Your answer should be every line from the records that contains "Dean".
[[ Input data open ]]
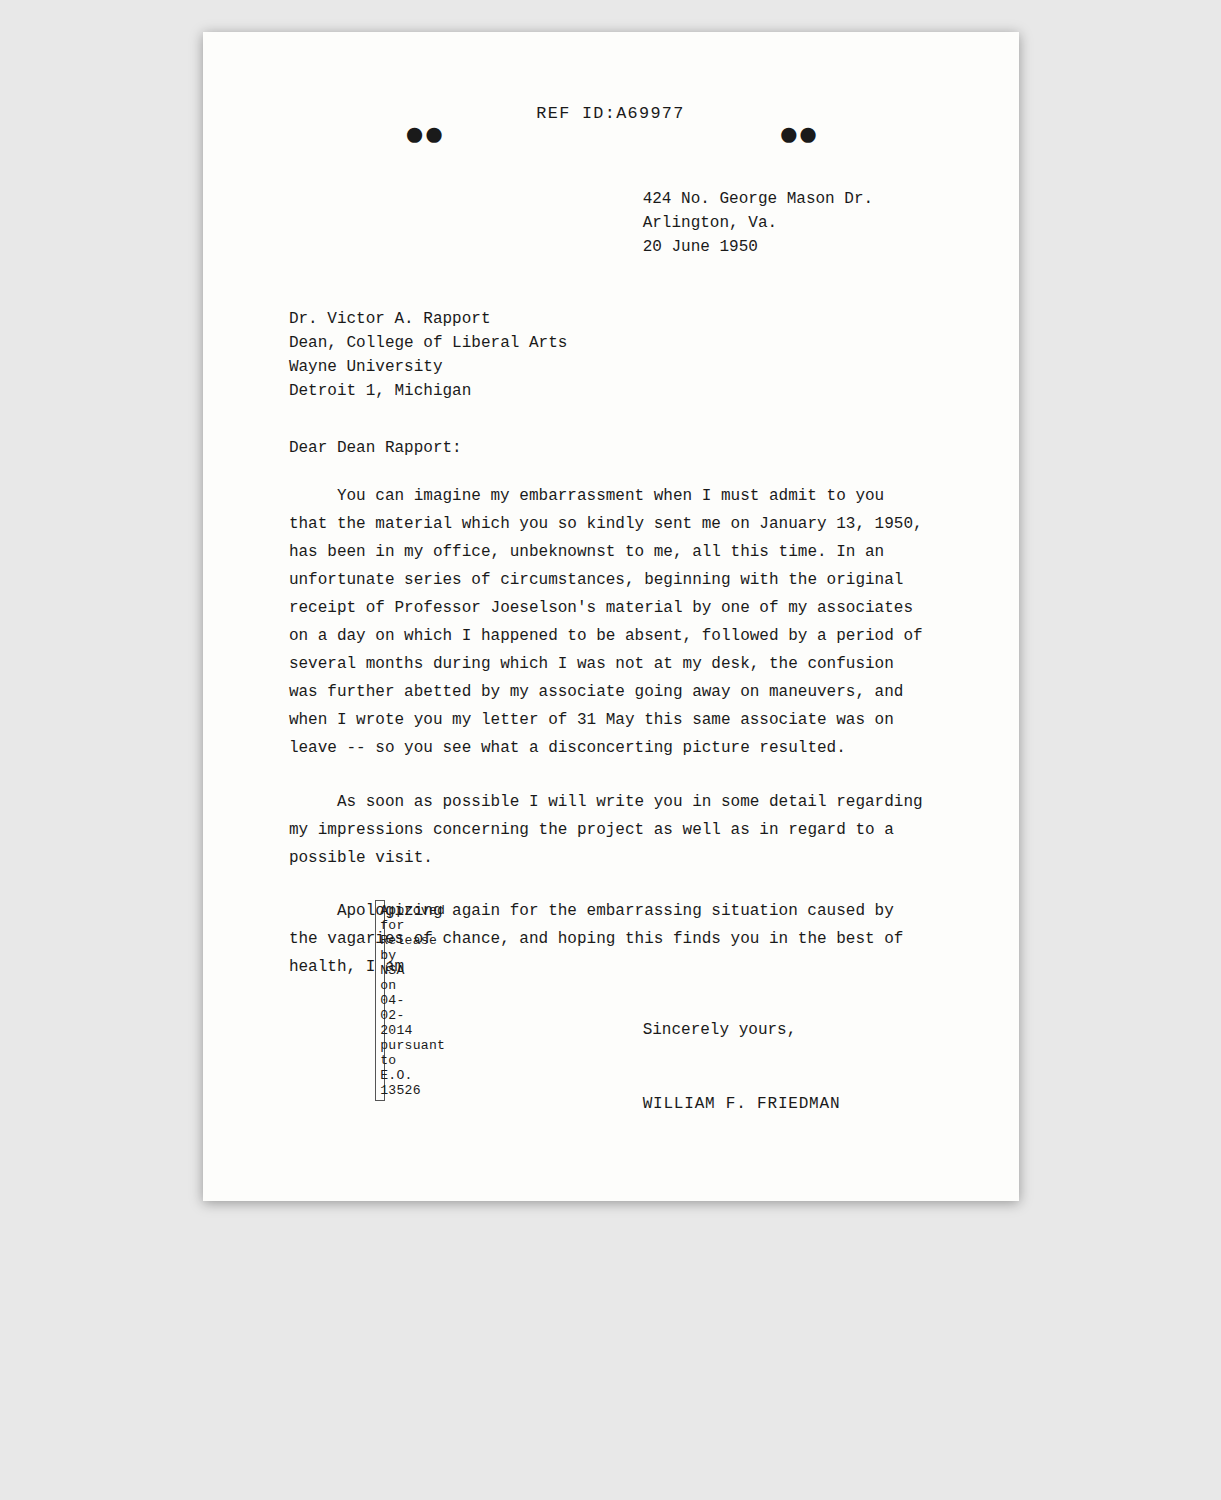REF ID:A69977
●● ●●
424 No. George Mason Dr.
Arlington, Va.
20 June 1950
Dr. Victor A. Rapport
Dean, College of Liberal Arts
Wayne University
Detroit 1, Michigan
Dear Dean Rapport:
You can imagine my embarrassment when I must admit to you that the material which you so kindly sent me on January 13, 1950, has been in my office, unbeknownst to me, all this time. In an unfortunate series of circumstances, beginning with the original receipt of Professor Joeselson's material by one of my associates on a day on which I happened to be absent, followed by a period of several months during which I was not at my desk, the confusion was further abetted by my associate going away on maneuvers, and when I wrote you my letter of 31 May this same associate was on leave -- so you see what a disconcerting picture resulted.
As soon as possible I will write you in some detail regarding my impressions concerning the project as well as in regard to a possible visit.
Apologizing again for the embarrassing situation caused by the vagaries of chance, and hoping this finds you in the best of health, I am
Sincerely yours,
WILLIAM F. FRIEDMAN
Approved for Release by NSA on 04-02-2014 pursuant to E.O. 13526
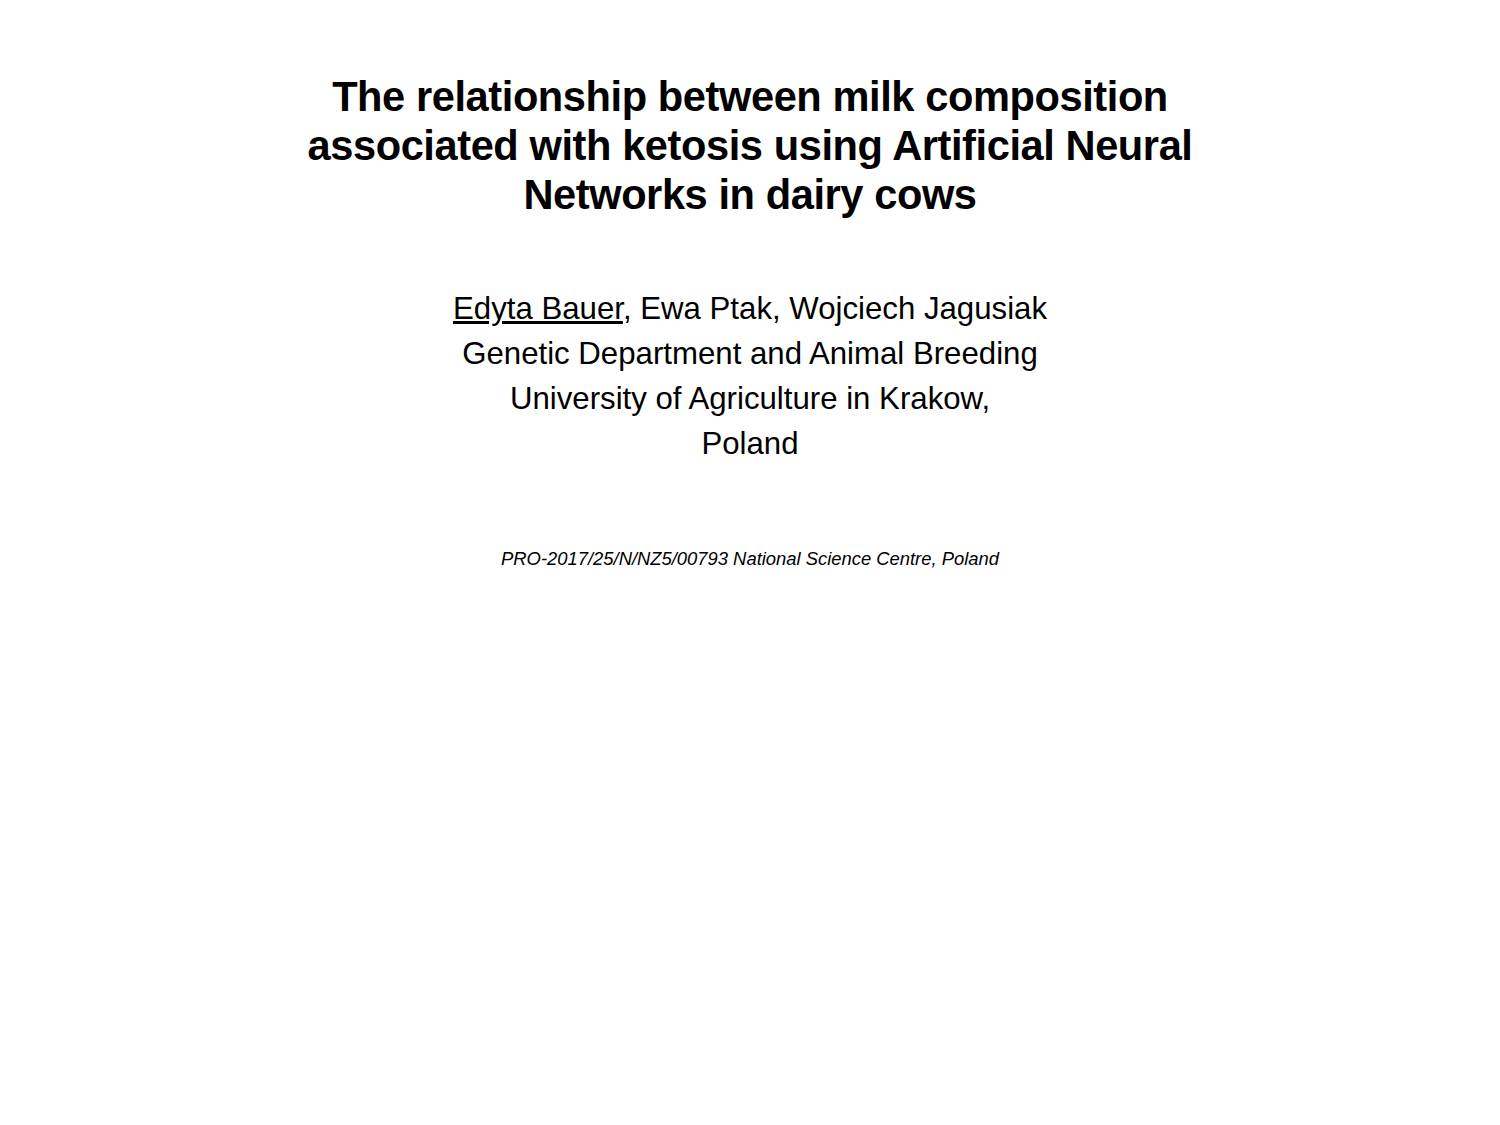The relationship between milk composition associated with ketosis using Artificial Neural Networks in dairy cows
Edyta Bauer, Ewa Ptak, Wojciech Jagusiak
Genetic Department and Animal Breeding
University of Agriculture in Krakow,
Poland
PRO-2017/25/N/NZ5/00793 National Science Centre, Poland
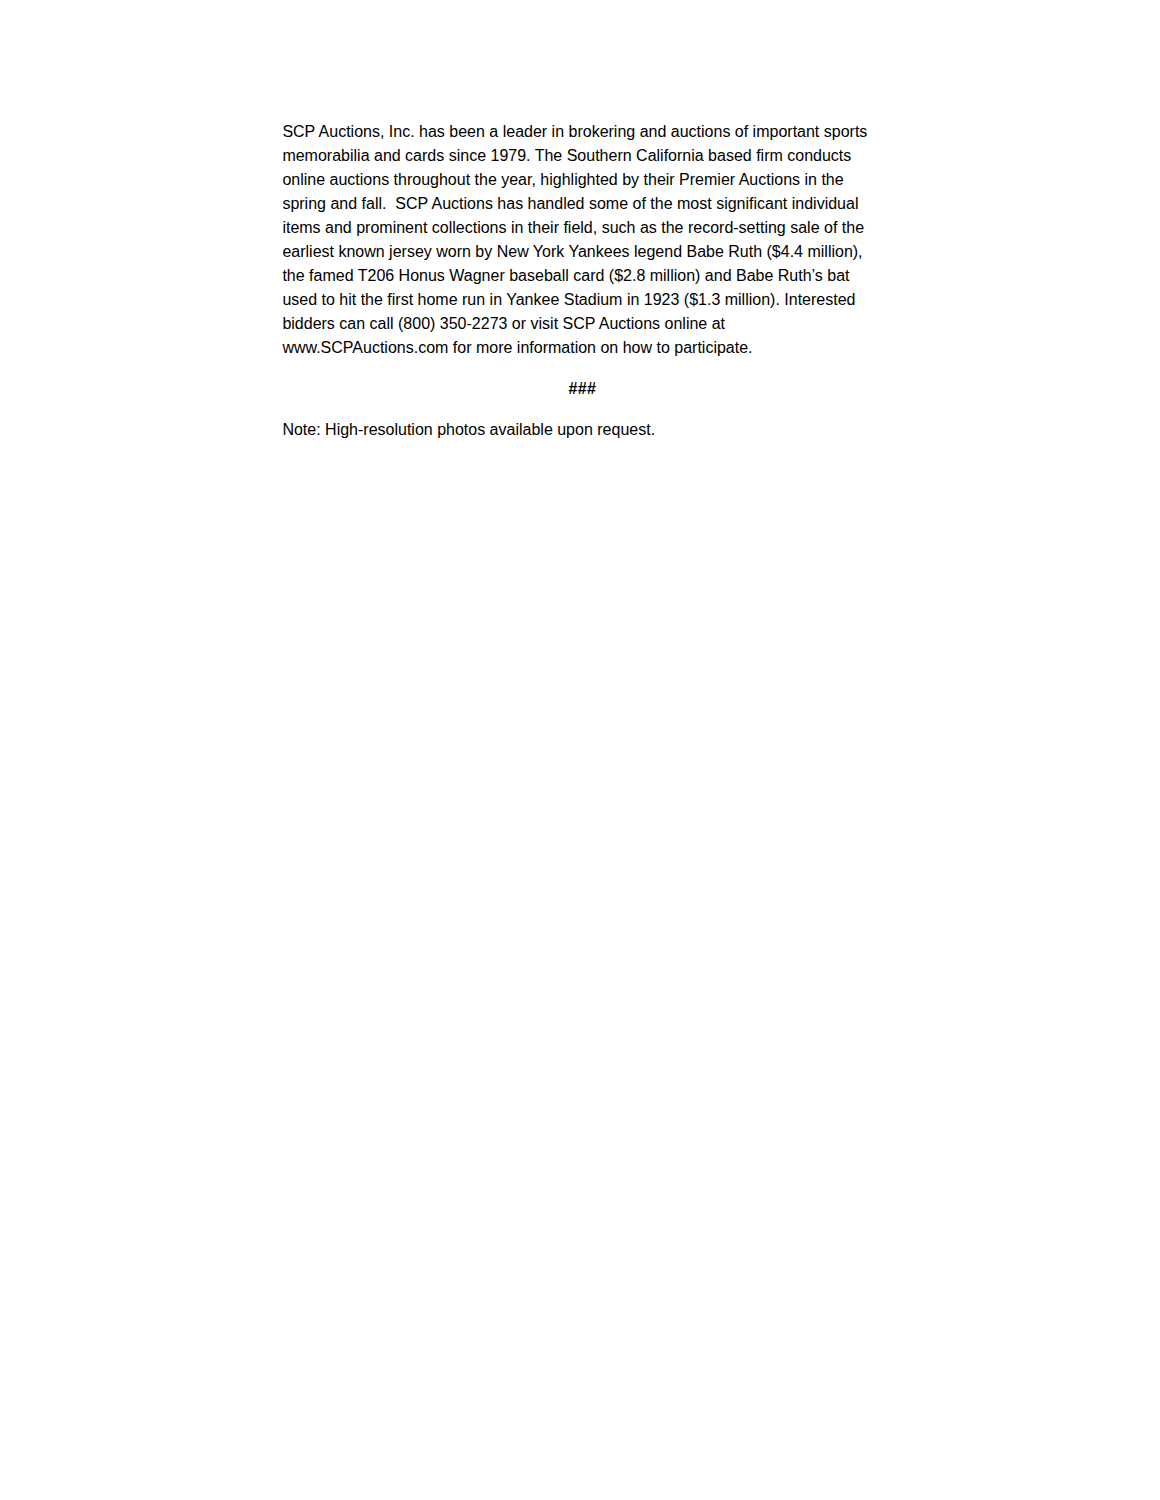SCP Auctions, Inc. has been a leader in brokering and auctions of important sports memorabilia and cards since 1979. The Southern California based firm conducts online auctions throughout the year, highlighted by their Premier Auctions in the spring and fall. SCP Auctions has handled some of the most significant individual items and prominent collections in their field, such as the record-setting sale of the earliest known jersey worn by New York Yankees legend Babe Ruth ($4.4 million), the famed T206 Honus Wagner baseball card ($2.8 million) and Babe Ruth’s bat used to hit the first home run in Yankee Stadium in 1923 ($1.3 million). Interested bidders can call (800) 350-2273 or visit SCP Auctions online at www.SCPAuctions.com for more information on how to participate.
###
Note: High-resolution photos available upon request.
[[ Input data closed ]]
Solution to this exercise:
Dean, College of Liberal Arts
Dear Dean Rapport:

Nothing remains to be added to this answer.